In July, Hawaii became the 10th state to completely ban indoor tanning for minors, along with California, Texas Illinois, Nevada, Louisiana, Minnesota, Oregon, Vermont, and Washington.
“Earlier exposure to indoor tanning is associated with a greater risk for developing basal cell carcinoma at a young age,” said Margaret Karagas, director of the Children’s Environmental Health and Disease Prevention Research Center at Dartmouth University in Hanover, New Hampshire.
2014 also saw the FDA move tanning lamps into the category of “moderately harmful” medical devices.
According to Dr. Henry Lim, chairman of dermatology at Henry Ford Medical Center in Detroit, Michigan, and senior author of the review. “There is a lot of evidence that early and frequent use of tanning beds increases the risk of skin cancer.”
All sunlamps will have a “black box warning label” that say they shouldn’t be used by those under the age of 18.
The FDA guidelines will likely encourage more states to enact legislation. Already there are regulations in most states, such as requiring parental consent.
The new FDA regulations reinforce the recent studies that teens and young adults are particularly vulnerable to developing skin cancer if they use tanning beds
People who are exposed to tanning beds before the age of 35 years have a significantly higher risk of developing melanoma.
During the winter month folks often take to the tanning salon to extend a summer tan, get a ‘base tan’ for a winter vacation or because they think they will benefit from additional vitamin d
Unfortunately many people still think that tanned skin offers protection from future UV damage but this is simply not true and just encourages people to spend increased time in the sun without adequate protection believing that their ‘base tan’ is protecting them.
Tanning devices primarily emit UV-A light, which are the longer rays that cause cellular damage deeper in the skin tissue.
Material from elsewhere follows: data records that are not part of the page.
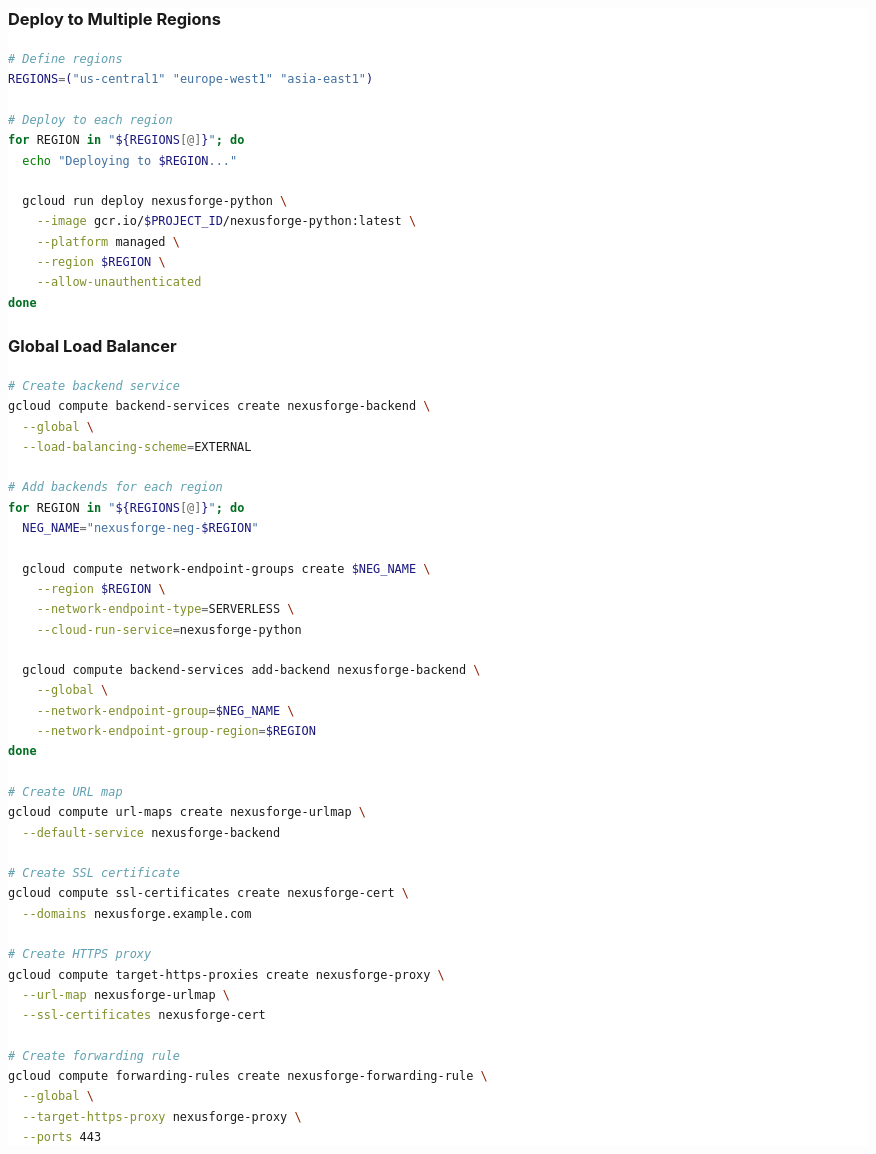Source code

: ### Deploy to Multiple Regions

```bash
# Define regions
REGIONS=("us-central1" "europe-west1" "asia-east1")

# Deploy to each region
for REGION in "${REGIONS[@]}"; do
  echo "Deploying to $REGION..."
  
  gcloud run deploy nexusforge-python \
    --image gcr.io/$PROJECT_ID/nexusforge-python:latest \
    --platform managed \
    --region $REGION \
    --allow-unauthenticated
done
```

### Global Load Balancer

```bash
# Create backend service
gcloud compute backend-services create nexusforge-backend \
  --global \
  --load-balancing-scheme=EXTERNAL

# Add backends for each region
for REGION in "${REGIONS[@]}"; do
  NEG_NAME="nexusforge-neg-$REGION"
  
  gcloud compute network-endpoint-groups create $NEG_NAME \
    --region $REGION \
    --network-endpoint-type=SERVERLESS \
    --cloud-run-service=nexusforge-python
  
  gcloud compute backend-services add-backend nexusforge-backend \
    --global \
    --network-endpoint-group=$NEG_NAME \
    --network-endpoint-group-region=$REGION
done

# Create URL map
gcloud compute url-maps create nexusforge-urlmap \
  --default-service nexusforge-backend

# Create SSL certificate
gcloud compute ssl-certificates create nexusforge-cert \
  --domains nexusforge.example.com

# Create HTTPS proxy
gcloud compute target-https-proxies create nexusforge-proxy \
  --url-map nexusforge-urlmap \
  --ssl-certificates nexusforge-cert

# Create forwarding rule
gcloud compute forwarding-rules create nexusforge-forwarding-rule \
  --global \
  --target-https-proxy nexusforge-proxy \
  --ports 443
```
It is this damage that can lead to skin cancer and wrinkles, additionally UVA is less effective at inducing skin to make vitamin D than UV-B, so there’s really no reason to use a tanning bed for a health benefit.
Additionally it has been found that the use of tanning beds can be addictive in the same way as a drug.
According to the American Academy of Dermatology some 30 million Americans use tanning beds each year, of which around 2 million are teenagers.
Young women are the most at-risk population for developing melanoma directly associated with the use of tanning beds girls
This holiday season skip the sunbed and embrace your pale perfection, but if you really can’t bear to be without a little gorgeous glow opt for a splash suntan spray.